<<<<

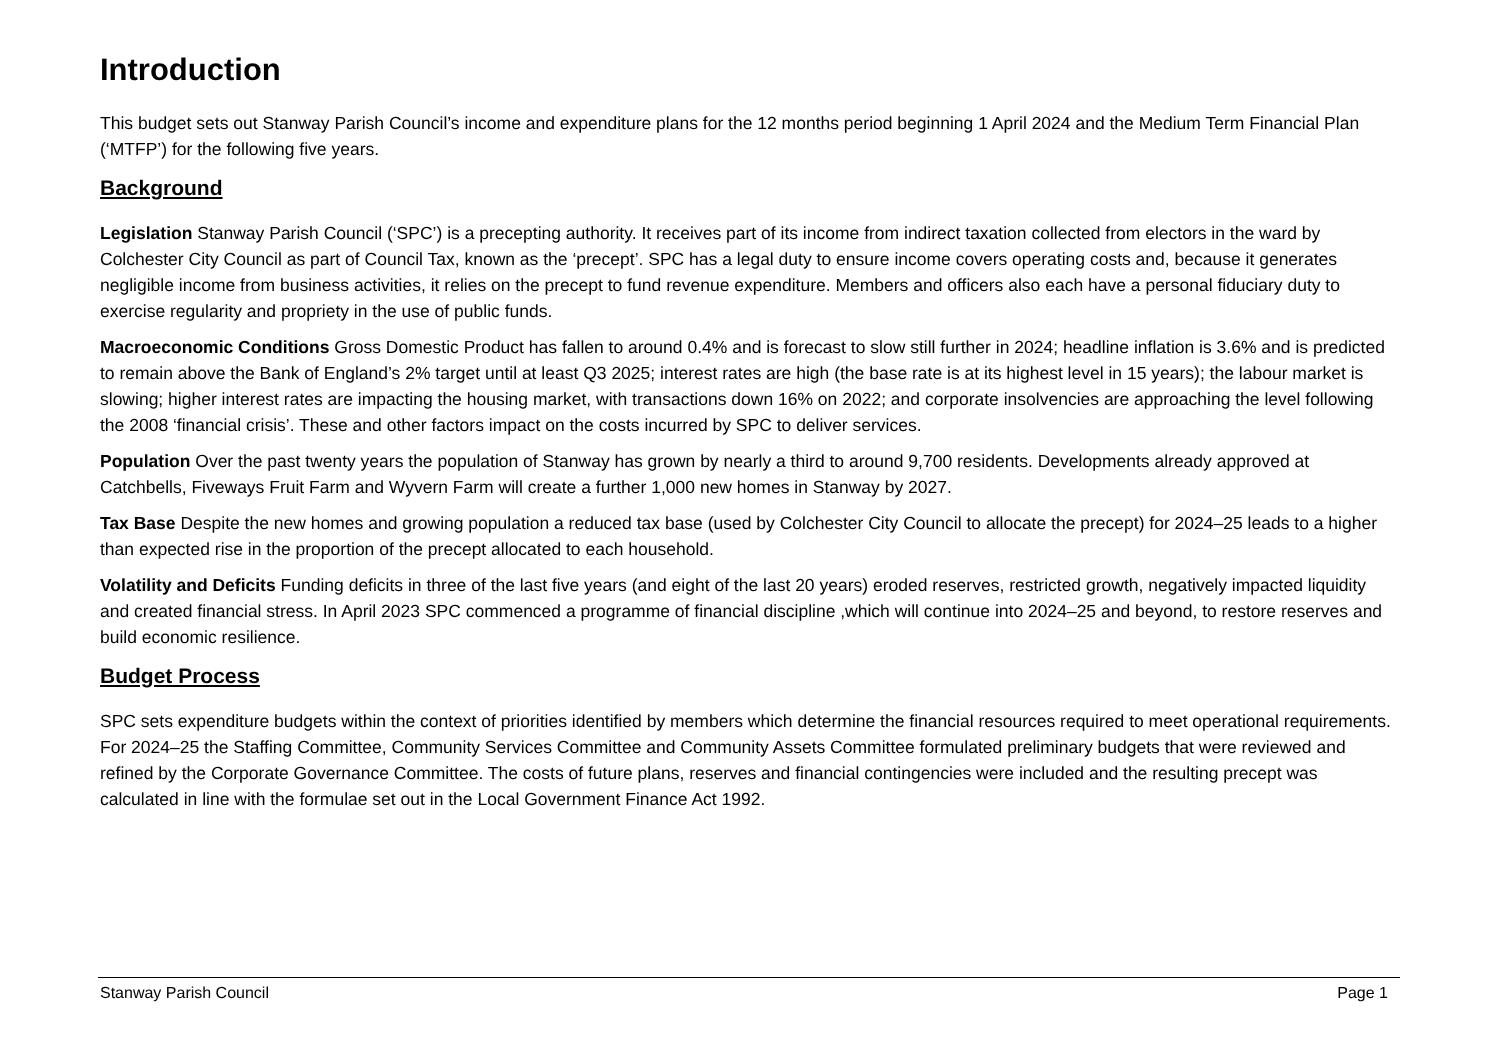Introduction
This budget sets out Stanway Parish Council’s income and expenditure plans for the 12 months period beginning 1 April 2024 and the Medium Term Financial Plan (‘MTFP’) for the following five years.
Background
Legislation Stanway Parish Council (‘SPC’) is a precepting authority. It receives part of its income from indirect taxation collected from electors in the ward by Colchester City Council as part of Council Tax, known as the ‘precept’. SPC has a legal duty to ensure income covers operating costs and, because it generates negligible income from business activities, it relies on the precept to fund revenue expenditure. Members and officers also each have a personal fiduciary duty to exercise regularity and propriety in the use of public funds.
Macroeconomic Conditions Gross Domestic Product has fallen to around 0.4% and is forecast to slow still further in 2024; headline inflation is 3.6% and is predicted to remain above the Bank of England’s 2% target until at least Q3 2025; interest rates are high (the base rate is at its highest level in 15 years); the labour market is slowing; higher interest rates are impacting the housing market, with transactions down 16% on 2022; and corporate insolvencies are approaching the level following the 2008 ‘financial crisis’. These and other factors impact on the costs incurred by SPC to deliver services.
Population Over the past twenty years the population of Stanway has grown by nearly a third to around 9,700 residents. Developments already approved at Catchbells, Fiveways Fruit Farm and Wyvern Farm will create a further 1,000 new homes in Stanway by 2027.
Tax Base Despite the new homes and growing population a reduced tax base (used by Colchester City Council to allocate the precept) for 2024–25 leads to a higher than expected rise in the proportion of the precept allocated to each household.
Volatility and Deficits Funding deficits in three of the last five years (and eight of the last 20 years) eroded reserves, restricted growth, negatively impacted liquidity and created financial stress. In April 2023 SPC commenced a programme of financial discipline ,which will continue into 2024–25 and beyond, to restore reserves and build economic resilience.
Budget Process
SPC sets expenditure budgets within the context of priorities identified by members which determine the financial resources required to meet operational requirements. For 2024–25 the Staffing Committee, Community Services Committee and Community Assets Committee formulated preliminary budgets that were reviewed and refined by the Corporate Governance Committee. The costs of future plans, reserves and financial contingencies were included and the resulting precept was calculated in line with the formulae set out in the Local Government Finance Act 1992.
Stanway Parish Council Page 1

>>>>
<<<<

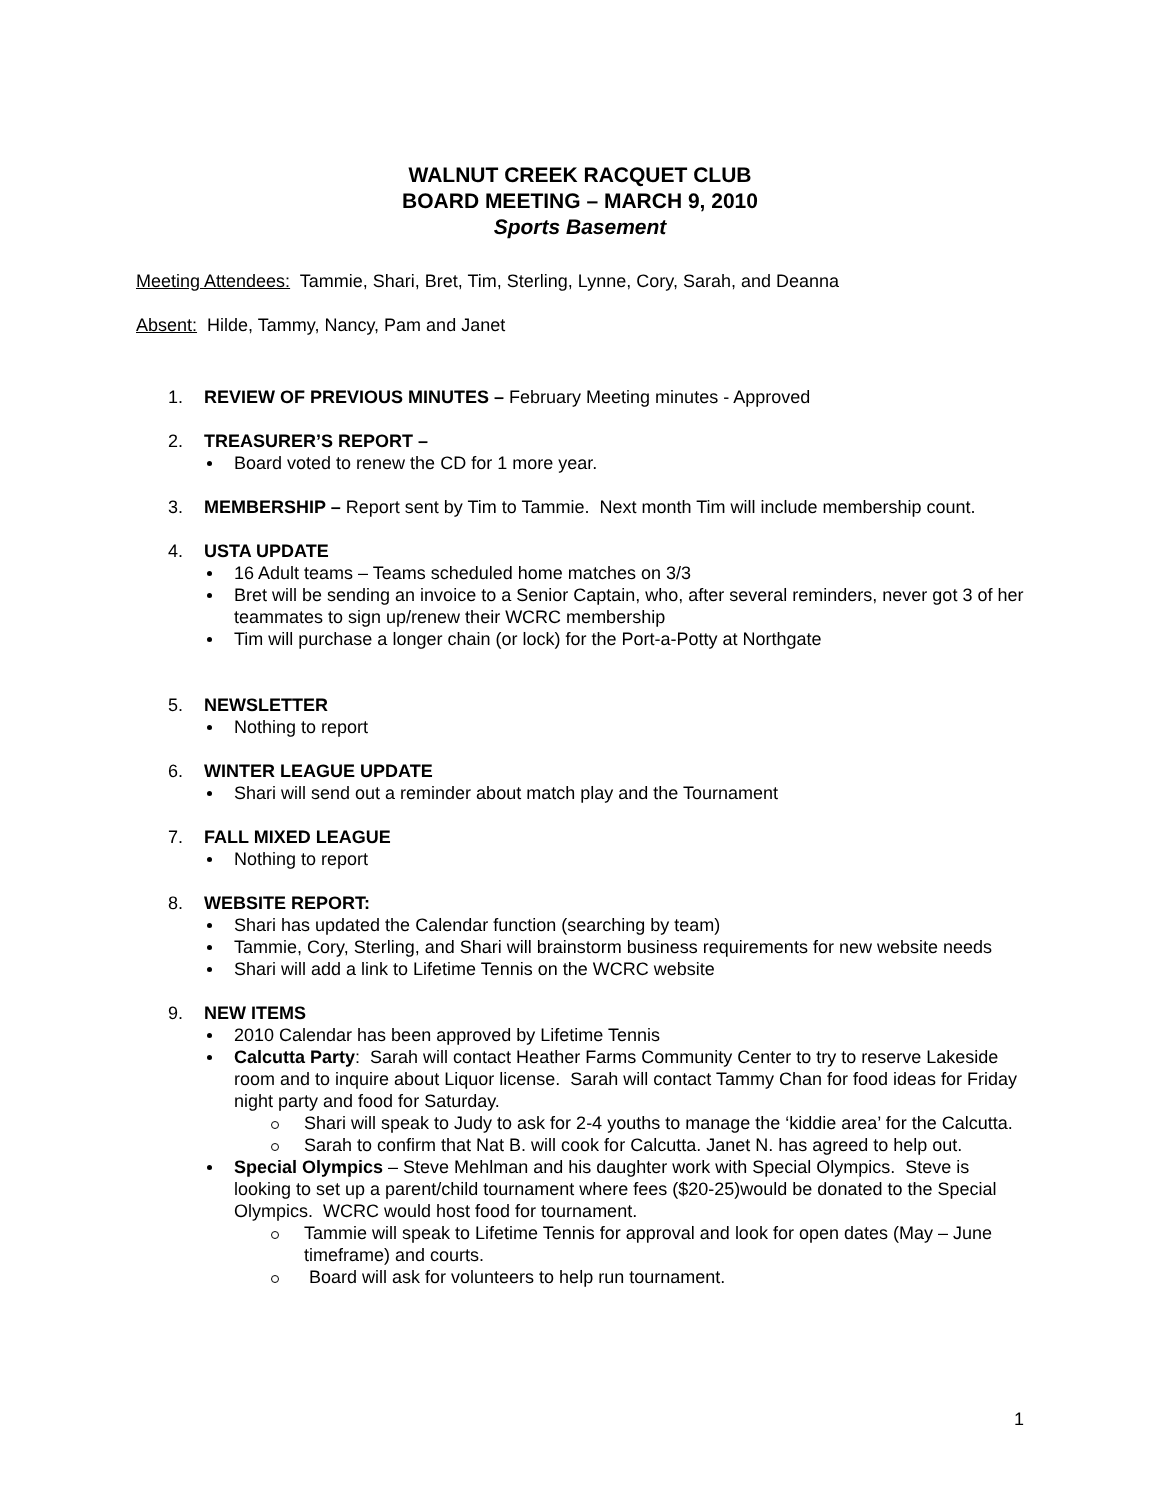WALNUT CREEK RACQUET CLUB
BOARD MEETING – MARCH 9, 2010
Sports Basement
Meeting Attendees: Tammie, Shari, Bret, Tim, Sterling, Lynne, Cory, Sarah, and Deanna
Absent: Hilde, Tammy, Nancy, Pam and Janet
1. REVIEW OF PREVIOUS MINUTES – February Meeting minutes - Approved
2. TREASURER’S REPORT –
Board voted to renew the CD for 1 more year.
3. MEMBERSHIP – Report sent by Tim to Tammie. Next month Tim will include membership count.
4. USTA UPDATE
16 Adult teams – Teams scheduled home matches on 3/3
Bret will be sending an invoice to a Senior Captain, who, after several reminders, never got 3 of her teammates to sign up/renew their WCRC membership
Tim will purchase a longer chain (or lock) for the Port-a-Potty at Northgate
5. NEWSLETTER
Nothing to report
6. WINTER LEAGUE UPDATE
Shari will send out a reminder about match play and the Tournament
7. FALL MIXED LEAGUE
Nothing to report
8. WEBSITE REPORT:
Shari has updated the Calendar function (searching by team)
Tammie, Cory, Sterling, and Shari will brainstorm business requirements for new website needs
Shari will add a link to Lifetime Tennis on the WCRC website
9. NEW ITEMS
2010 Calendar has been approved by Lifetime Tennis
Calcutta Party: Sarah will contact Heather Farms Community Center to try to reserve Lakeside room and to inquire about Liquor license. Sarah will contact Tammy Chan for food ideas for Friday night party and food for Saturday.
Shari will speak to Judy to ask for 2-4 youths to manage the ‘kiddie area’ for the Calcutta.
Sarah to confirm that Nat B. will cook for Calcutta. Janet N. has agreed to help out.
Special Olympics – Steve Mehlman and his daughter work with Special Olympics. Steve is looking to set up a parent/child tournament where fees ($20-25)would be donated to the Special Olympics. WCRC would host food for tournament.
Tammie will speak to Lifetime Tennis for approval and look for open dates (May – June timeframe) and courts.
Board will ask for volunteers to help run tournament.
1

>>>>

PROMPT
Give back the records above exactly, limited to the lines between the one holding "5. NEWSLETTER" and the one holding "Shari has updated", inclusive.

REPLY TO THE TASK
5. NEWSLETTER
Nothing to report
6. WINTER LEAGUE UPDATE
Shari will send out a reminder about match play and the Tournament
7. FALL MIXED LEAGUE
Nothing to report
8. WEBSITE REPORT:
Shari has updated the Calendar function (searching by team)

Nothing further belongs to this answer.